秉泽含泪奔上楼去,心急火燎找到妹妹,顾不上冷静思考就把责任统统归咎于秉溪,双手攥紧她瘦小的肩膀大喊:“怎么搞的,你!到底还能干什么!”
当时的秉泽,一定后悔自己对妹妹这样的狠心吧。因为他清楚,自己是在为刚才的失误而自责,甚至讨厌享乐的自己,一直想要长大,变得成熟,能够办好每一件事情。可是,现实为什么总是折磨人呢!
“你弄疼我啦!”秉溪也爆发一样哭喊出来,“你一来就怪罪我,有没有想过到底发生了什么事情,你一直相信的美珠又做过什么!事情有多可怕,你有没有想过?”

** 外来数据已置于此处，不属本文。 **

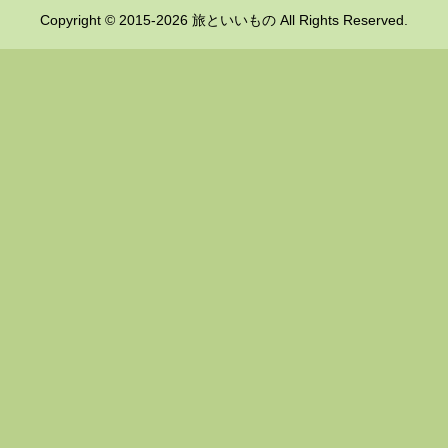
Copyright © 2015-2026 旅といいもの All Rights Reserved.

“什么!你说美珠做过什么?她到底做过什么,究竟发生了什么事情。妹妹,你赶快告诉我,全都告诉我!”
事情到底因为巧合,还是美珠故意做了手脚,总之秉泽爸都因为喝了美珠拿来的营养品而险些丧命。当时情况的紧急,使现场乱作一团,以及主治医生脸上的那种惊恐,都把一个不经世事的小姑娘吓傻了,完全愣在原地不知所措。那种绝望的感觉,只想第一时间找到哥哥,可是等来的却是一片空白。
恰巧,美珠有些等的着急了,打电话给秉泽,笑着问他怎么出去这样久,难道家里没有那个玩意了吗?
“你在哪里?”秉泽冷冷地说。
“床上啊!”
“在做什么?”简直听不出来是秉泽的声音,更像是寻仇的陌生人。
“在看你买的那些杂志啊!”
“赶快给我过来。”不等美珠问出要到哪里去的疑惑,只听秉泽发疯似的狂喊:“快来!快来!快来——到我爸床前来看看,否则就只有进陵墓啦!”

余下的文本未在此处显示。